[Start of Attachment]

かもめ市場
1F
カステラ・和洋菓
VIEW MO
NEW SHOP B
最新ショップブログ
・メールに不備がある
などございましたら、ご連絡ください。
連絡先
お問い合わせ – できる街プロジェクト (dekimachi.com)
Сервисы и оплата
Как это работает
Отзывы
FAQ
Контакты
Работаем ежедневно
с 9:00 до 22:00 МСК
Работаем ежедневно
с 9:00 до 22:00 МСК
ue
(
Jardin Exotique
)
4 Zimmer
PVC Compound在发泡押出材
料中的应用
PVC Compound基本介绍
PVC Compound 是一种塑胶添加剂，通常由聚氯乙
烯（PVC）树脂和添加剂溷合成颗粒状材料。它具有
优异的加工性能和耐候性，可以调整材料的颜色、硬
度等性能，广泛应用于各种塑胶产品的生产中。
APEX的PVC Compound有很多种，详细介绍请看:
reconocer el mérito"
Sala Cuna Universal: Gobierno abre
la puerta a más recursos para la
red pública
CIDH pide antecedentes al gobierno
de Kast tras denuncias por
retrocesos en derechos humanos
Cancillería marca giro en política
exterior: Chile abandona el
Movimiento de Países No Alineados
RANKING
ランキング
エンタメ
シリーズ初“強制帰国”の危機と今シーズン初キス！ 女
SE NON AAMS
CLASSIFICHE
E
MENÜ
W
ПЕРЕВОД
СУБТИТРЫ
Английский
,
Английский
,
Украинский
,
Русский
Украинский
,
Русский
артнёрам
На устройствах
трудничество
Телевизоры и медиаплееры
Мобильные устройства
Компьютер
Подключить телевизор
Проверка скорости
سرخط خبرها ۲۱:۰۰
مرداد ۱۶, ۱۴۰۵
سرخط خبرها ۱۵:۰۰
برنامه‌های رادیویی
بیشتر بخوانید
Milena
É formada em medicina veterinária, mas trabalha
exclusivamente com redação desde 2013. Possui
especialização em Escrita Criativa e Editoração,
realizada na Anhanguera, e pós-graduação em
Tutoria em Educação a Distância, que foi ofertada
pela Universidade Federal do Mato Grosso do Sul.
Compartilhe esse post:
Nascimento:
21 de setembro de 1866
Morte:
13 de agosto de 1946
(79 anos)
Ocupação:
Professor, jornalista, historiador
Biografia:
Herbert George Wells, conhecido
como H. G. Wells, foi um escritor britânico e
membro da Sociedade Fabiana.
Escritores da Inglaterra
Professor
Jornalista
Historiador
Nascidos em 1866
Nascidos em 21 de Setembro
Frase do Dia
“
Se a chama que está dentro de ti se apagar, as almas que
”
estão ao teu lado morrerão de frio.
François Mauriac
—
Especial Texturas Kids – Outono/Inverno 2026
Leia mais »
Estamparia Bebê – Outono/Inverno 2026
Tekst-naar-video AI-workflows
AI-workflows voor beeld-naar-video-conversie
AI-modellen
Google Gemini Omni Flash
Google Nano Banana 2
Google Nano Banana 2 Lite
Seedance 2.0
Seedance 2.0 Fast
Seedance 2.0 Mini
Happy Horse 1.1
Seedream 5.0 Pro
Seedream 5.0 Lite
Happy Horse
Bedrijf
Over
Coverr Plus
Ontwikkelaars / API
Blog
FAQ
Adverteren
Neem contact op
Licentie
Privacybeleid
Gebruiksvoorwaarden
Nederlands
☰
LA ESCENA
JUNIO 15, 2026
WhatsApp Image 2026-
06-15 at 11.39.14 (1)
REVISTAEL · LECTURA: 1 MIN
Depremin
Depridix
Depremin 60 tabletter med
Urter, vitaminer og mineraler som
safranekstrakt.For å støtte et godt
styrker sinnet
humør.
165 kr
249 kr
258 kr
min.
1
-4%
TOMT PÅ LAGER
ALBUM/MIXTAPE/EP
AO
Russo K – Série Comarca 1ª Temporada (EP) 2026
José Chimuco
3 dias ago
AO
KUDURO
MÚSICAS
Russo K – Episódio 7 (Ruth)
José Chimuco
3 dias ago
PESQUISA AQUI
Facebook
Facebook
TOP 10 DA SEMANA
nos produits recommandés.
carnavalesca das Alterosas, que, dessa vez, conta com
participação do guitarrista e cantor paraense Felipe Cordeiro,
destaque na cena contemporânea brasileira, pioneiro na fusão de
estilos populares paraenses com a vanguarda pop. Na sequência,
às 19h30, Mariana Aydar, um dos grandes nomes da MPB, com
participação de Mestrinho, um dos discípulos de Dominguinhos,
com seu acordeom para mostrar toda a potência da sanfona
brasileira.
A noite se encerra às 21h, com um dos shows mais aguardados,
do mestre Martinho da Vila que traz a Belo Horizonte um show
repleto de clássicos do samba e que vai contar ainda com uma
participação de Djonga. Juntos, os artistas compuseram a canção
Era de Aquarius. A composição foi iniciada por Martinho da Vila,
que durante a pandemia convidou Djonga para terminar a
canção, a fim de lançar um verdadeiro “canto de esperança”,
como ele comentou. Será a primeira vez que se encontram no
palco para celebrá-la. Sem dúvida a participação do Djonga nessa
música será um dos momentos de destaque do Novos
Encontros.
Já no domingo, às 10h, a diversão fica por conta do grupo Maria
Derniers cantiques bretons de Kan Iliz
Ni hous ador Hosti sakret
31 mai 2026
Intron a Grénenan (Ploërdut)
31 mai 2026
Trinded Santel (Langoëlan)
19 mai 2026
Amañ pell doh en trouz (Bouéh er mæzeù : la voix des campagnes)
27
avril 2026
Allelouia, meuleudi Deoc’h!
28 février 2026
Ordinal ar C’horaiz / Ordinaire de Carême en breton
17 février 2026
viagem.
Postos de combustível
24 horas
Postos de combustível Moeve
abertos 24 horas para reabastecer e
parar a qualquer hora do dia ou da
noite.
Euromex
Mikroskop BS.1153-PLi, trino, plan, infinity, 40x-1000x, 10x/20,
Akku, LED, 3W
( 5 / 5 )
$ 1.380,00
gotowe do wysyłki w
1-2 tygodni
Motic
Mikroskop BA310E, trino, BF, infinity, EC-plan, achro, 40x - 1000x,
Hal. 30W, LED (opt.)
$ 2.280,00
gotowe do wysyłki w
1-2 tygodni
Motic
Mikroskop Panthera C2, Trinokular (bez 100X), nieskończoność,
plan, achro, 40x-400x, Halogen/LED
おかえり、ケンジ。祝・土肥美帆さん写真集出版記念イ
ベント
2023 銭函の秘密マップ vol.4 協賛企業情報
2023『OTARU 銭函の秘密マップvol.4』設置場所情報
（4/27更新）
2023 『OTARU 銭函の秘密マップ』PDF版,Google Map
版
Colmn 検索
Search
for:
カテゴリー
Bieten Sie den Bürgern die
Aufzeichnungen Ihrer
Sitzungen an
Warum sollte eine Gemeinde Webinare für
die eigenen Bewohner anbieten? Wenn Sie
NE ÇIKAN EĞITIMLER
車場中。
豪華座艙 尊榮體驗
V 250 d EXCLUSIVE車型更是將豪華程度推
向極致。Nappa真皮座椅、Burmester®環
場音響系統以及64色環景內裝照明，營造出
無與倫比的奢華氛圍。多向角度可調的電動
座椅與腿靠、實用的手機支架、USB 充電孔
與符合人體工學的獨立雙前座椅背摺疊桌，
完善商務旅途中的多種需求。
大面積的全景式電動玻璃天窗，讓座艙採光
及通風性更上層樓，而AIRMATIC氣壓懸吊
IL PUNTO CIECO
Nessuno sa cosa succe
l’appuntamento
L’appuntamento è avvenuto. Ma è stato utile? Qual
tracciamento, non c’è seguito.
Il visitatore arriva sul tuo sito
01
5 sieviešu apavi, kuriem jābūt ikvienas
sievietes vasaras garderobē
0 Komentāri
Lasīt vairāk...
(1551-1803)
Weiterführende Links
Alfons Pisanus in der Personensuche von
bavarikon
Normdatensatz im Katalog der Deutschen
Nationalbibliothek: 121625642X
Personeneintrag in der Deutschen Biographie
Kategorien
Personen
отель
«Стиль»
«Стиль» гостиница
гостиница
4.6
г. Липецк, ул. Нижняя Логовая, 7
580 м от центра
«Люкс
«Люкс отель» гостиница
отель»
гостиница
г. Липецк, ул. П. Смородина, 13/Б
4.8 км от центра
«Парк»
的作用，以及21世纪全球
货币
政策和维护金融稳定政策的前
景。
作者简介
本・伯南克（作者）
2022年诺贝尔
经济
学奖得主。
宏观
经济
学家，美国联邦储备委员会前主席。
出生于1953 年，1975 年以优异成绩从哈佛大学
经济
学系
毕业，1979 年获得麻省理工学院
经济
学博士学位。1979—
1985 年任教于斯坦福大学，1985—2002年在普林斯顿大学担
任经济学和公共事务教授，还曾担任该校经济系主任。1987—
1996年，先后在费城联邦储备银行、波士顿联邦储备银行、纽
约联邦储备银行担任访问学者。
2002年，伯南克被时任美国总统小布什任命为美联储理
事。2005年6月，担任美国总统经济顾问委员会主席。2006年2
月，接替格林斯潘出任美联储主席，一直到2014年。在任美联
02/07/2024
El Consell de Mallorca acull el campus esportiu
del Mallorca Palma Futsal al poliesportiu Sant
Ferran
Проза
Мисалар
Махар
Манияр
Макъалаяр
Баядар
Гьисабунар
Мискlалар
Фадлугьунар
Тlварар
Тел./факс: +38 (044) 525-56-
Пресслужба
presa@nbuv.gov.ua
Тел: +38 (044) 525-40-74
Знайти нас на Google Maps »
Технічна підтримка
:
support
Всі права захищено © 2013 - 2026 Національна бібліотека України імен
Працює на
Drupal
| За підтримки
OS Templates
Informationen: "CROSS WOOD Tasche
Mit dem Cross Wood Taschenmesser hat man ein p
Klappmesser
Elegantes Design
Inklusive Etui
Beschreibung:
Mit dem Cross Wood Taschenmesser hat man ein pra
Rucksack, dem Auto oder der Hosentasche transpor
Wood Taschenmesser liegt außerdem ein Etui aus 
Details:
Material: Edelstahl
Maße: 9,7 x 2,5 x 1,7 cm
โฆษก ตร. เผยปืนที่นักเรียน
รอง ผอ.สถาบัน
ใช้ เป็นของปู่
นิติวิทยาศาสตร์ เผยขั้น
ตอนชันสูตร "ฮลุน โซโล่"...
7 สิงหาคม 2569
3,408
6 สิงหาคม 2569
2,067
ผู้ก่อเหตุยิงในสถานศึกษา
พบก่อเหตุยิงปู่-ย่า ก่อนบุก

[End of Attachment]

→ **Task brief**:
Transcribe the lines above between the line holding "TOMT PÅ LAGER" and the line holding "música será um", inclusive, exactly as they stand and with nothing added.

→ **Reply to the exercise**:
TOMT PÅ LAGER
ALBUM/MIXTAPE/EP
AO
Russo K – Série Comarca 1ª Temporada (EP) 2026
José Chimuco
3 dias ago
AO
KUDURO
MÚSICAS
Russo K – Episódio 7 (Ruth)
José Chimuco
3 dias ago
PESQUISA AQUI
Facebook
Facebook
TOP 10 DA SEMANA
nos produits recommandés.
carnavalesca das Alterosas, que, dessa vez, conta com
participação do guitarrista e cantor paraense Felipe Cordeiro,
destaque na cena contemporânea brasileira, pioneiro na fusão de
estilos populares paraenses com a vanguarda pop. Na sequência,
às 19h30, Mariana Aydar, um dos grandes nomes da MPB, com
participação de Mestrinho, um dos discípulos de Dominguinhos,
com seu acordeom para mostrar toda a potência da sanfona
brasileira.
A noite se encerra às 21h, com um dos shows mais aguardados,
do mestre Martinho da Vila que traz a Belo Horizonte um show
repleto de clássicos do samba e que vai contar ainda com uma
participação de Djonga. Juntos, os artistas compuseram a canção
Era de Aquarius. A composição foi iniciada por Martinho da Vila,
que durante a pandemia convidou Djonga para terminar a
canção, a fim de lançar um verdadeiro “canto de esperança”,
como ele comentou. Será a primeira vez que se encontram no
palco para celebrá-la. Sem dúvida a participação do Djonga nessa
música será um dos momentos de destaque do Novos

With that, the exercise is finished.